**EXERCISE REQUIREMENTS:** Can you set down, word for word, everything in the listing below from the line containing "[3, 80, 309, 498]" down to the listing's last line, with both of those lines included?

----

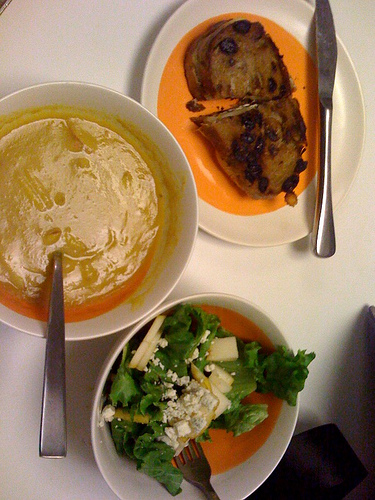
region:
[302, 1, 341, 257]
knife on edge of plate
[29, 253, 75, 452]
handle of silverware sticking out of bowl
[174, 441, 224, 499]
fork in small white bowl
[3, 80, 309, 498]
two white bowls on the table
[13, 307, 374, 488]
shadows on the white table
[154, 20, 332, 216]
orange sauce on white plate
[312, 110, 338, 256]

----

**ANSWER SPACE:**
[3, 80, 309, 498]
two white bowls on the table
[13, 307, 374, 488]
shadows on the white table
[154, 20, 332, 216]
orange sauce on white plate
[312, 110, 338, 256]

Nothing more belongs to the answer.